Literature DB >> 21651336

Brain functional domains inform therapeutic interventions in attention-deficit/hyperactivity disorder and pediatric bipolar disorder.

Alessandra M Passarotti1, Mani N Pavuluri.   

Abstract

A deeper understanding of how the relationships between impulsivity, reward systems and executive function deficits may be similar or different in attention-deficit/hyperactivity disorder (ADHD) and pediatric bipolar disorder (PBD) is fundamental for better defining phenotypy in these two developmental illnesses, and moving towards improved treatment and intervention. We focus our article on recent neurocognitive and neuroimaging data examining the behavioral and neural aspects of poor behavior regulation, response inhibition and reward systems in ADHD and PBD. In light of recent research evidence, we propose that the common behavioral manifestations of impulsivity in ADHD and PBD may indeed originate from different neural mechanisms mediated by altered reward systems.

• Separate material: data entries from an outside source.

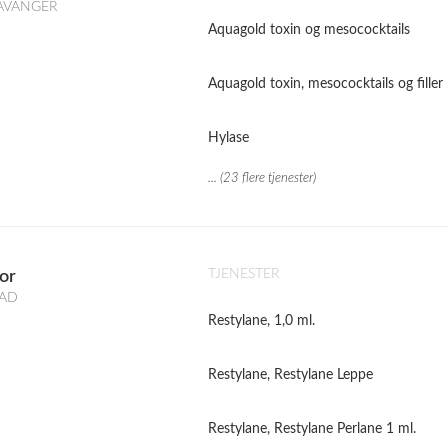
STAVANGER
Aquagold toxin og mesococktails
Aquagold toxin, mesococktails og filler
Hylase
... (23 flere tjenester)
TJENESTER
or
TAD
Restylane, 1,0 ml.
Restylane, Restylane Leppe
Restylane, Restylane Perlane 1 ml.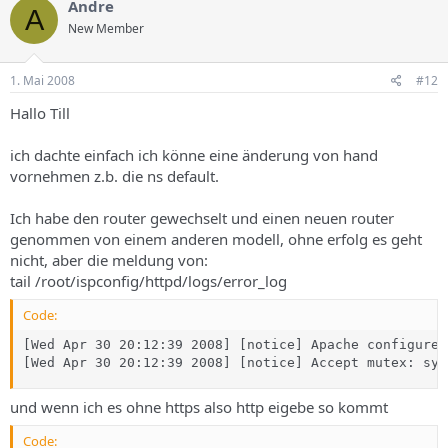
Andre
A
New Member
1. Mai 2008
#12
Hallo Till
ich dachte einfach ich könne eine änderung von hand
vornehmen z.b. die ns default.
Ich habe den router gewechselt und einen neuen router
genommen von einem anderen modell, ohne erfolg es geht
nicht, aber die meldung von:
tail /root/ispconfig/httpd/logs/error_log
Code:
[Wed Apr 30 20:12:39 2008] [notice] Apache configured
[Wed Apr 30 20:12:39 2008] [notice] Accept mutex: sys
und wenn ich es ohne https also http eigebe so kommt
Code:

In order to define and differentiate these mechanisms, unlike previous approaches, our theoretical model examines the interface of the dorsal frontostriatal circuit, involved in behavior regulation, and the ventral frontostriatal circuit, which is involved in reward-related and affect processes. Preliminary evidence suggests that the neural systems involved in impulsivity, reward systems and executive function engage differently in the two illnesses. In PBD, 'emotional impulsivity' is predominantly 'bottom-up' and emotionally/motivationally driven, and stems from ventral frontostriatal circuitry dysfunction. By contrast, in ADHD 'cognitive impulsivity' is predominantly 'top-down' and more 'cognitively driven', and stems from dorsal frontostriatal dysfunction. We discuss this evidence in view of clinically relevant questions and implications for illness-based intervention. We conclude that the reward-related mechanisms underlying the interactions between executive function, behavior regulation and impulsivity in PBD and ADHD may be differentially compromised, and in accordance differently shape the clinical symptoms of impulsivity and goal-directed behavior.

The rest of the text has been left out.